Men like Thomas Jefferson, who once made this remark to another Founding Father John Adams.
"The truth is, that the greatest enemies of the doctrine of Jesus are those, calling themselves the expositors of them, who have perverted them to the structure of a system of fancy absolutely incomprehensible and without any foundation in his genuine words."
Granted, I pulled that quote along with several others from a Web site called www.infidels.org, but I'm on deadline and it sounds about right.
Jefferson, Adams and the other authors of our constitution may well have been religious, but they also lived in the height of the Age of Enlightenment. Jefferson himself has been described as a deist who rejected the superstitions of Christianity, according to writer Jim Walker.
Walker heads his own exposition on Jefferson's non-Christian nature with this quote.
"Ignorance is preferable to error, and he is less remote from the truth who believes nothing than he who believes what is wrong."

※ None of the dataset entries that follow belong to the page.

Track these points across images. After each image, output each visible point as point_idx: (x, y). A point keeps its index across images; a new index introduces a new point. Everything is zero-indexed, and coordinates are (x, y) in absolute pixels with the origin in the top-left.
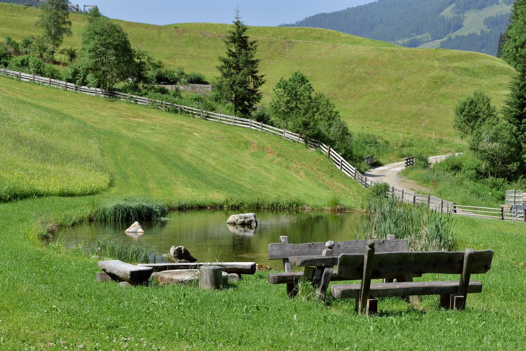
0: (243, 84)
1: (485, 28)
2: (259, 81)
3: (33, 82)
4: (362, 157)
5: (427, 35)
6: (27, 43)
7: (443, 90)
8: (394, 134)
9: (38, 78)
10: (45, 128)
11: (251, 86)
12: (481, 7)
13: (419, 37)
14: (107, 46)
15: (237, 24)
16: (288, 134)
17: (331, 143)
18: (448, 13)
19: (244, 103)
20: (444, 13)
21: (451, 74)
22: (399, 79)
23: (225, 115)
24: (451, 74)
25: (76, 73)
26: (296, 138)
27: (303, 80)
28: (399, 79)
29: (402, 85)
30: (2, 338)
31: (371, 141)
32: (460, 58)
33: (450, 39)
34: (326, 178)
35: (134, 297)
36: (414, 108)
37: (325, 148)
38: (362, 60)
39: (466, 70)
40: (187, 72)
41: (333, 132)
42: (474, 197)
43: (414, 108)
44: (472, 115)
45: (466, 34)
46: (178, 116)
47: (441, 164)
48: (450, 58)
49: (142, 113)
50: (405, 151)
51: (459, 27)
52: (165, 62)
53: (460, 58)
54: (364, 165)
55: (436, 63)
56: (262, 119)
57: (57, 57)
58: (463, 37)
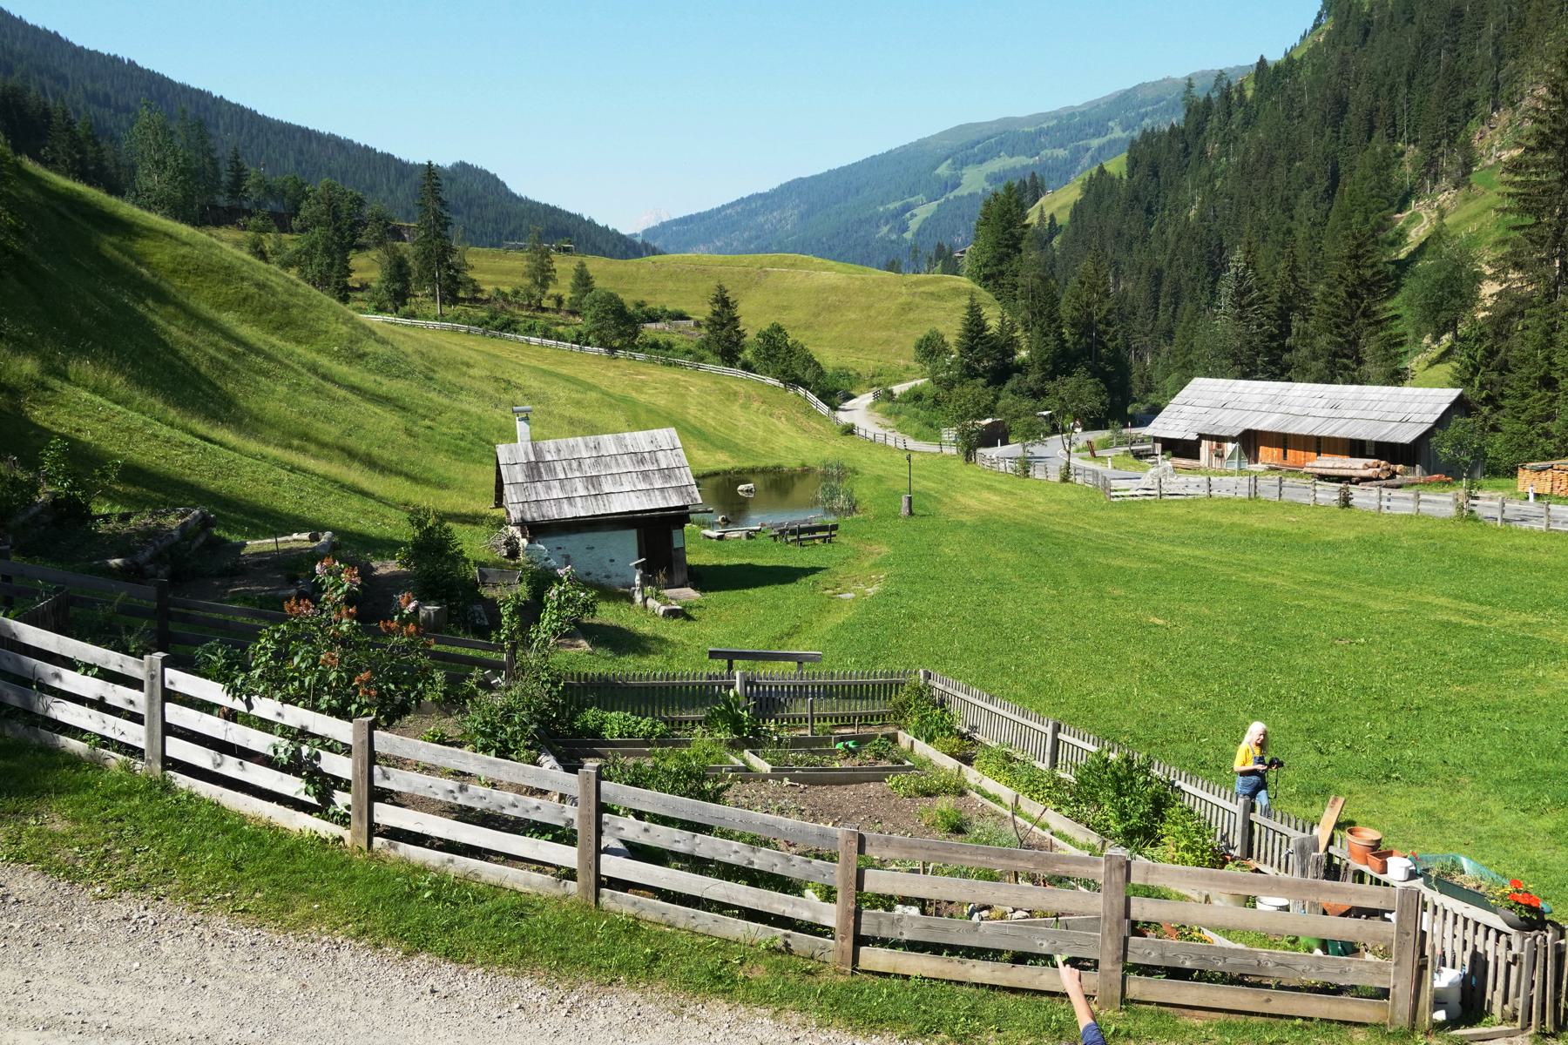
0: (728, 338)
1: (986, 185)
2: (741, 335)
3: (541, 345)
4: (834, 393)
5: (920, 197)
6: (516, 293)
7: (911, 316)
8: (863, 362)
9: (546, 341)
10: (578, 403)
11: (735, 339)
12: (981, 162)
13: (911, 200)
14: (606, 312)
15: (720, 287)
16: (770, 381)
17: (806, 385)
18: (943, 170)
19: (729, 353)
20: (939, 171)
21: (917, 300)
22: (869, 307)
23: (713, 367)
24: (917, 300)
25: (580, 334)
26: (776, 382)
27: (779, 330)
28: (869, 307)
29: (873, 313)
30: (1563, 486)
31: (843, 374)
32: (927, 282)
33: (948, 200)
34: (803, 419)
35: (1233, 640)
36: (885, 334)
37: (801, 391)
38: (834, 289)
39: (932, 294)
40: (669, 309)
41: (808, 375)
42: (926, 430)
43: (885, 334)
44: (930, 349)
45: (966, 193)
46: (673, 369)
47: (904, 395)
48: (917, 284)
49: (642, 370)
50: (875, 381)
51: (957, 185)
52: (646, 298)
53: (927, 282)
54: (837, 400)
55: (904, 290)
56: (747, 367)
57: (545, 303)
58: (963, 197)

But enough of what other people said. Let's see what other people are doing about this.
In Mobile, my hometown, a Christian radio talk show host and a Tallassee pastor are filing suit to block the removal of Moore's illegal monument because to remove them, they say, violates the constitutional right to freedom of religion.
Ah, the irony. That piece of granite is the greatest weight threatening to crush that constitutional guarantee of freedom.
Freedom means each citizen has the right to choose not to be religious as well. When a representative of the law puts a monument in a courthouse that endorses not just religion but a particular religion then the freedom to be a non-believer is threatened.
Further, it is not a right of religion to force itself on others and to seek to monopolize the institutions of our society. The fact that many people think so is not justification to continue in this injustice.
And it is an injustice, just as it would be unjust if our country began passing laws prohibiting the practice of certain religions because they are deemed unsavory. But nobody's nailing closed the church doors here, nobody's saying you can't sit in a courtroom accused of a crime and pray for your own deliverance.
That would be wrong.
What is being said here by the high courts of this land is that a judge can't sit on the bench and say "The Bible is the law of the land."
It is not, nor was it intended to be.